Exercício escrito A ▸
Pode copiar, sem qualquer alteração, o trecho da entrevista com Ana Drago que começa em "Entrevista | Em" e vai até "espreitar o futuro."?

##### Texto fornecido

Entrevista | Em 2015 “o que era absolutamente fundamental era tirar a direita do poder e parar a austeridade”
Nesta entrevista com Ana Drago, passamos em análise a última década na política portuguesa
Introdução
Esta é a segunda de duas entrevistas que conduzimos com Ana Drago. Na primeira focámo-nos no livro recente da antiga deputada, “A Cidade Democrática”. Aqui, passamos pela última década da política. Do colapso do Syriza, às eleições que estão para vir em Lisboa, focando-nos naquilo que veio a ser chamado de gerigonça, tentamos tirar reflexões sobre o que se foi passando em Portugal e tentamos espreitar o futuro.
Nota: esta entrevista foi conduzida antes de o Partido Socialista e o Bloco de Esquerda terem apresentado candidaturas à Câmara Municipal de Lisboa
O Anton Jäger e o Arthur Borriello em “The Populist Moment” falam de uma esquerda que se virou para o populismo, mas não num populismo que passou a ser de esquerda. Isto aplica-se ao caso português, quer nos partidos, quer nos movimentos sociais?

##########

Exercício escrito B ▸
Que linhas dos registos abaixo contêm a palavra "verification"? Copie cada uma delas por inteiro, tendo em conta que maiúsculas e minúsculas contam.

##### Material fornecido

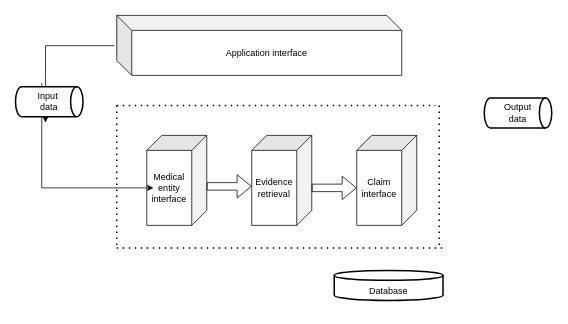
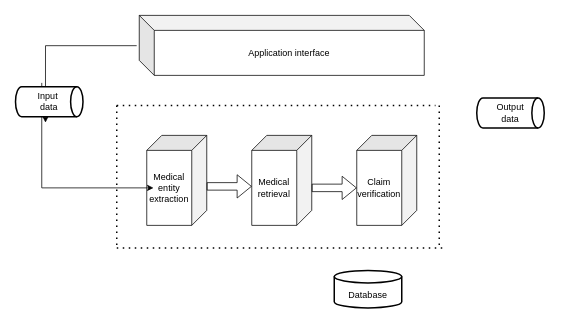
  <mxCell id="0" />
  <mxCell id="1" parent="0" />
- <mxCell id="2" value="Evidence&lt;div&gt;retrieval&lt;/div&gt;" style="shape=cube;whiteSpace=wrap;html=1;boundedLbl=1;backgroundOutline=1;darkOpacity=0.05;darkOpacity2=0.1;direction=south;" vertex="1" parent="1"><mxGeometry x="335" y="180" width="80" height="120" as="geometry" /></mxCell>
- <mxCell id="3" value="Medical entity&lt;div&gt;interface&lt;/div&gt;" style="shape=cube;whiteSpace=wrap;html=1;boundedLbl=1;backgroundOutline=1;darkOpacity=0.05;darkOpacity2=0.1;direction=south;" vertex="1" parent="1"><mxGeometry x="195" y="180" width="80" height="120" as="geometry" /></mxCell>
- <mxCell id="4" value="Claim&lt;div&gt;interface&lt;/div&gt;" style="shape=cube;whiteSpace=wrap;html=1;boundedLbl=1;backgroundOutline=1;darkOpacity=0.05;darkOpacity2=0.1;direction=south;" vertex="1" parent="1"><mxGeometry x="475" y="180" width="80" height="120" as="geometry" /></mxCell>
- <mxCell id="5" value="&lt;div&gt;&lt;br&gt;&lt;/div&gt;Database" style="strokeWidth=2;html=1;shape=mxgraph.flowchart.database;whiteSpace=wrap;" vertex="1" parent="1"><mxGeometry x="445" y="360" width="145" height="40" as="geometry" /></mxCell>
+ <mxCell id="2" value="Medical&lt;div&gt;retrieval&lt;/div&gt;" style="shape=cube;whiteSpace=wrap;html=1;boundedLbl=1;backgroundOutline=1;darkOpacity=0.05;darkOpacity2=0.1;direction=south;" vertex="1" parent="1"><mxGeometry x="335" y="180" width="80" height="120" as="geometry" /></mxCell>
+ <mxCell id="3" value="Medical entity&lt;div&gt;extraction&lt;/div&gt;" style="shape=cube;whiteSpace=wrap;html=1;boundedLbl=1;backgroundOutline=1;darkOpacity=0.05;darkOpacity2=0.1;direction=south;" vertex="1" parent="1"><mxGeometry x="195" y="180" width="80" height="120" as="geometry" /></mxCell>
+ <mxCell id="4" value="Claim&lt;div&gt;verification&lt;/div&gt;" style="shape=cube;whiteSpace=wrap;html=1;boundedLbl=1;backgroundOutline=1;darkOpacity=0.05;darkOpacity2=0.1;direction=south;" vertex="1" parent="1"><mxGeometry x="475" y="180" width="80" height="120" as="geometry" /></mxCell>
+ <mxCell id="5" value="&lt;div&gt;&lt;br&gt;&lt;/div&gt;Database" style="strokeWidth=2;html=1;shape=mxgraph.flowchart.database;whiteSpace=wrap;" vertex="1" parent="1"><mxGeometry x="445" y="360" width="90" height="50" as="geometry" /></mxCell>
  <mxCell id="6" value="" style="endArrow=none;dashed=1;html=1;dashPattern=1 3;strokeWidth=2;rounded=0;" edge="1" parent="1"><mxGeometry width="50" height="50" relative="1" as="geometry"><mxPoint x="155" y="140" as="sourcePoint" /><mxPoint x="580" y="140" as="targetPoint" /></mxGeometry></mxCell>
  <mxCell id="7" value="" style="endArrow=none;dashed=1;html=1;dashPattern=1 3;strokeWidth=2;rounded=0;" edge="1" parent="1"><mxGeometry width="50" height="50" relative="1" as="geometry"><mxPoint x="155" y="330" as="sourcePoint" /><mxPoint x="595" y="330" as="targetPoint" /><Array as="points"><mxPoint x="380" y="330" /></Array></mxGeometry></mxCell>
  <mxCell id="8" value="" style="endArrow=none;dashed=1;html=1;dashPattern=1 3;strokeWidth=2;rounded=0;" edge="1" parent="1"><mxGeometry width="50" height="50" relative="1" as="geometry"><mxPoint x="155" y="140" as="sourcePoint" /><mxPoint x="155" y="330" as="targetPoint" /></mxGeometry></mxCell>
  <mxCell id="9" value="" style="endArrow=none;dashed=1;html=1;dashPattern=1 3;strokeWidth=2;rounded=0;" edge="1" parent="1"><mxGeometry width="50" height="50" relative="1" as="geometry"><mxPoint x="585" y="140" as="sourcePoint" /><mxPoint x="585" y="330" as="targetPoint" /></mxGeometry></mxCell>
  <mxCell id="10" value="" style="shape=flexArrow;endArrow=classic;html=1;rounded=0;" edge="1" parent="1"><mxGeometry width="50" height="50" relative="1" as="geometry"><mxPoint x="275" y="248" as="sourcePoint" /><mxPoint x="335" y="248" as="targetPoint" /></mxGeometry></mxCell>
  <mxCell id="11" value="" style="shape=flexArrow;endArrow=classic;html=1;rounded=0;" edge="1" parent="1"><mxGeometry width="50" height="50" relative="1" as="geometry"><mxPoint x="415" y="250" as="sourcePoint" /><mxPoint x="475" y="250" as="targetPoint" /></mxGeometry></mxCell>
  <mxCell id="12" style="edgeStyle=orthogonalEdgeStyle;rounded=0;orthogonalLoop=1;jettySize=auto;html=1;entryX=0;entryY=0;entryDx=70;entryDy=80;entryPerimeter=0;" edge="1" parent="1"><mxGeometry relative="1" as="geometry"><mxPoint x="204" y="250" as="targetPoint" /><mxPoint x="55" y="110" as="sourcePoint" /><Array as="points"><mxPoint x="55" y="250" /></Array></mxGeometry></mxCell>
- <mxCell id="13" value="Application interface" style="shape=cube;whiteSpace=wrap;html=1;boundedLbl=1;backgroundOutline=1;darkOpacity=0.05;darkOpacity2=0.1;" vertex="1" parent="1"><mxGeometry x="155" y="20" width="380" height="80" as="geometry" /></mxCell>
+ <mxCell id="13" value="Application interface" style="shape=cube;whiteSpace=wrap;html=1;boundedLbl=1;backgroundOutline=1;darkOpacity=0.05;darkOpacity2=0.1;" vertex="1" parent="1"><mxGeometry x="185" y="20" width="380" height="80" as="geometry" /></mxCell>
  <mxCell id="14" value="" style="edgeStyle=orthogonalEdgeStyle;rounded=0;orthogonalLoop=1;jettySize=auto;html=1;entryX=0.444;entryY=1.2;entryDx=0;entryDy=0;entryPerimeter=0;exitX=-0.009;exitY=0.505;exitDx=0;exitDy=0;exitPerimeter=0;" edge="1" parent="1" source="13" target="15"><mxGeometry relative="1" as="geometry"><mxPoint x="55" y="210" as="targetPoint" /><mxPoint x="155" y="60" as="sourcePoint" /><Array as="points" /></mxGeometry></mxCell>
  <mxCell id="15" value="Input&amp;nbsp;&lt;div&gt;data&lt;/div&gt;" style="strokeWidth=2;html=1;shape=mxgraph.flowchart.direct_data;whiteSpace=wrap;" vertex="1" parent="1"><mxGeometry x="20" y="115" width="90" height="40" as="geometry" /></mxCell>
- <mxCell id="16" value="Output&lt;div&gt;data&lt;/div&gt;" style="strokeWidth=2;html=1;shape=mxgraph.flowchart.direct_data;whiteSpace=wrap;" vertex="1" parent="1"><mxGeometry x="645" y="130" width="90" height="40" as="geometry" /></mxCell>
+ <mxCell id="16" value="Output&lt;div&gt;data&lt;/div&gt;" style="strokeWidth=2;html=1;shape=mxgraph.flowchart.direct_data;whiteSpace=wrap;" vertex="1" parent="1"><mxGeometry x="635" y="130" width="90" height="40" as="geometry" /></mxCell>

##########

Resposta final A ▸
Entrevista | Em 2015 “o que era absolutamente fundamental era tirar a direita do poder e parar a austeridade”
Nesta entrevista com Ana Drago, passamos em análise a última década na política portuguesa
Introdução
Esta é a segunda de duas entrevistas que conduzimos com Ana Drago. Na primeira focámo-nos no livro recente da antiga deputada, “A Cidade Democrática”. Aqui, passamos pela última década da política. Do colapso do Syriza, às eleições que estão para vir em Lisboa, focando-nos naquilo que veio a ser chamado de gerigonça, tentamos tirar reflexões sobre o que se foi passando em Portugal e tentamos espreitar o futuro.

Resposta final B ▸
+ <mxCell id="4" value="Claim&lt;div&gt;verification&lt;/div&gt;" style="shape=cube;whiteSpace=wrap;html=1;boundedLbl=1;backgroundOutline=1;darkOpacity=0.05;darkOpacity2=0.1;direction=south;" vertex="1" parent="1"><mxGeometry x="475" y="180" width="80" height="120" as="geometry" /></mxCell>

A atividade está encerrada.